§ WORK TO COMPLETE: Set down exactly, with nothing added, the lines from the one containing "280 | 0.6% |" through the end of the entries.

### TASK INPUT ###

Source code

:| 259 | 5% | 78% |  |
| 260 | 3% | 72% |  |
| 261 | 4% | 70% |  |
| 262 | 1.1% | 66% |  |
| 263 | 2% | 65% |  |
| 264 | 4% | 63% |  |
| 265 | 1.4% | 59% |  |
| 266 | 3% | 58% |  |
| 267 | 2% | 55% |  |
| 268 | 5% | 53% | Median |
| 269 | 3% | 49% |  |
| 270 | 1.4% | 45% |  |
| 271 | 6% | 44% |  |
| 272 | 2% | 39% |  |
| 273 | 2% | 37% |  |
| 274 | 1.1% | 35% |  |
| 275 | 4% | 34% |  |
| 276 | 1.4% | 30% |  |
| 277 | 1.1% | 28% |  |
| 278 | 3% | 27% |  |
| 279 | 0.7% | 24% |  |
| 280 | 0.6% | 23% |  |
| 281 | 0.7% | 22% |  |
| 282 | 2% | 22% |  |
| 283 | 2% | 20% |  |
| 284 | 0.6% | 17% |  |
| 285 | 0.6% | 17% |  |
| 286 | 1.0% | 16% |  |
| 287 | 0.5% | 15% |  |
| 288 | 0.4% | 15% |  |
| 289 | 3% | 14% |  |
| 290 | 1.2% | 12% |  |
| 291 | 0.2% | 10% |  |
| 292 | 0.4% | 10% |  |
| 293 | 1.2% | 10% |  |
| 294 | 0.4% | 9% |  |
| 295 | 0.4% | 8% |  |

###

§ ANSWER SPACE:
| 280 | 0.6% | 23% |  |
| 281 | 0.7% | 22% |  |
| 282 | 2% | 22% |  |
| 283 | 2% | 20% |  |
| 284 | 0.6% | 17% |  |
| 285 | 0.6% | 17% |  |
| 286 | 1.0% | 16% |  |
| 287 | 0.5% | 15% |  |
| 288 | 0.4% | 15% |  |
| 289 | 3% | 14% |  |
| 290 | 1.2% | 12% |  |
| 291 | 0.2% | 10% |  |
| 292 | 0.4% | 10% |  |
| 293 | 1.2% | 10% |  |
| 294 | 0.4% | 9% |  |
| 295 | 0.4% | 8% |  |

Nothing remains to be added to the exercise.